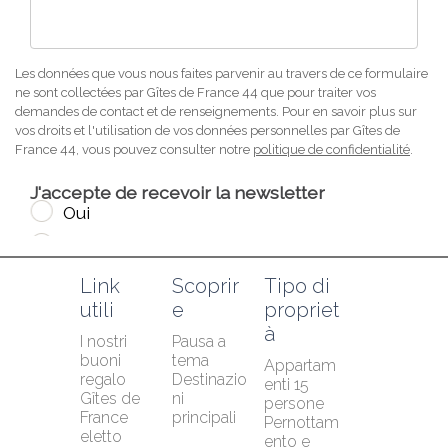
Link 
Scoprir
Tipo di 
utili
e
propriet
à
I nostri 
Pausa a 
buoni 
tema
Appartam
regalo
Destinazio
enti 15 
Gîtes de 
ni 
persone
France 
principali
Pernottam
eletto 
ento e 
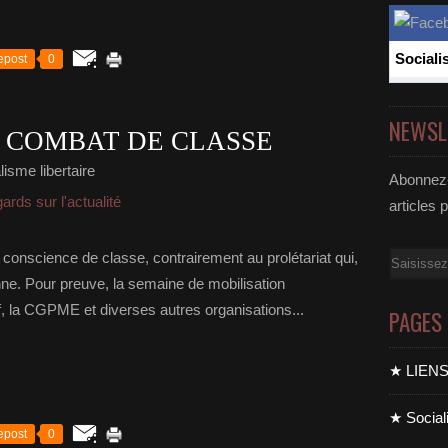
Sociali
epost
0
NEWSL
 COMBAT DE CLASSE
isme libertaire
Abonnez-
rds sur l'actualité
articles 
e conscience de classe, contrairement au prolétariat qui,
Email
nne. Pour preuve, la semaine de mobilisation
, la CGPME et diverses autres organisations...
PAGES
★ LIEN
★ Sociali
epost
0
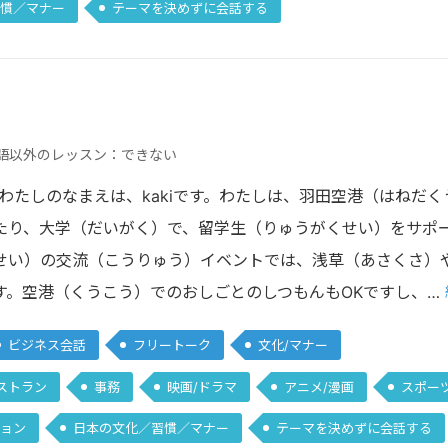
慣／マナー
テーマを決めずに会話する
語以外のレッスン：できない
 わたしのなまえは、kakiです。わたしは、羽田空港（はねだ
たり、大学（だいがく）で、留学生（りゅうがくせい）をサポ
せい）の交流（こうりゅう）イベントでは、浅草（あさくさ）
す。空港（くうこう）でのおしごとのしつもんもOKですし、…
ビジネス会話
フリートーク
文化/マナー
ストラン
事務
映画/ドラマ
アニメ/漫画
スポー
ョン
日本の文化／習慣／マナー
テーマを決めずに会話する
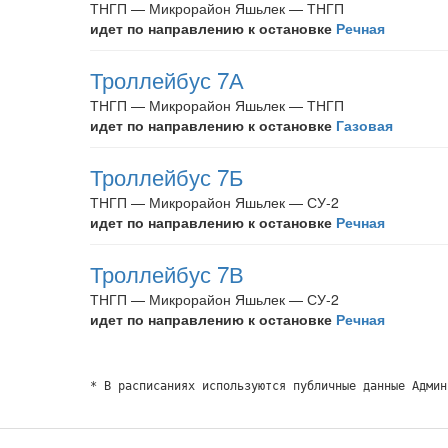
ТНГП — Микрорайон Яшьлек — ТНГП
идет по направлению к остановке
Речная
Троллейбус 7А
ТНГП — Микрорайон Яшьлек — ТНГП
идет по направлению к остановке
Газовая
Троллейбус 7Б
ТНГП — Микрорайон Яшьлек — СУ-2
идет по направлению к остановке
Речная
Троллейбус 7В
ТНГП — Микрорайон Яшьлек — СУ-2
идет по направлению к остановке
Речная
* В расписаниях используются публичные данные Админ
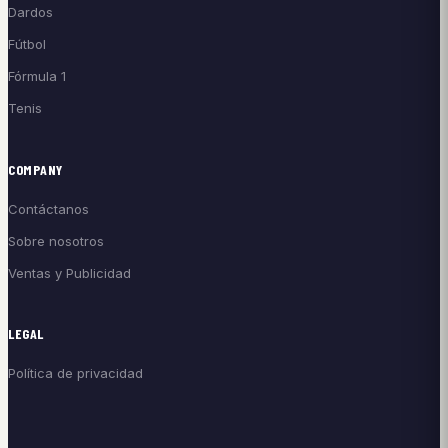
Dardos
Fútbol
Fórmula 1
Tenis
COMPANY
Contáctanos
Sobre nosotros
Ventas y Publicidad
LEGAL
Política de privacidad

========

**Exercise goal:** Go through the entries above and write them out again exactly, images left behind.

**Written solution:**
Link 
Scoprir
Tipo di 
utili
e
propriet
à
I nostri 
Pausa a 
buoni 
tema
Appartam
regalo
Destinazio
enti 15 
Gîtes de 
ni 
persone
France 
principali
Pernottam
eletto 
ento e 
Sociali
epost
0
NEWSL
 COMBAT DE CLASSE
isme libertaire
Abonnez-
rds sur l'actualité
articles 
e conscience de classe, contrairement au prolétariat qui,
Email
nne. Pour preuve, la semaine de mobilisation
, la CGPME et diverses autres organisations...
PAGES
★ LIEN
★ Sociali
epost
0
慣／マナー
テーマを決めずに会話する
語以外のレッスン：できない
 わたしのなまえは、kakiです。わたしは、羽田空港（はねだ
たり、大学（だいがく）で、留学生（りゅうがくせい）をサポ
せい）の交流（こうりゅう）イベントでは、浅草（あさくさ）
す。空港（くうこう）でのおしごとのしつもんもOKですし、…
ビジネス会話
フリートーク
文化/マナー
ストラン
事務
映画/ドラマ
アニメ/漫画
スポー
ョン
日本の文化／習慣／マナー
テーマを決めずに会話する
ТНГП — Микрорайон Яшьлек — ТНГП
идет по направлению к остановке
Речная
Троллейбус 7А
ТНГП — Микрорайон Яшьлек — ТНГП
идет по направлению к остановке
Газовая
Троллейбус 7Б
ТНГП — Микрорайон Яшьлек — СУ-2
идет по направлению к остановке
Речная
Троллейбус 7В
ТНГП — Микрорайон Яшьлек — СУ-2
идет по направлению к остановке
Речная
* В расписаниях используются публичные данные Админ
Dardos
Fútbol
Fórmula 1
Tenis
COMPANY
Contáctanos
Sobre nosotros
Ventas y Publicidad
LEGAL
Política de privacidad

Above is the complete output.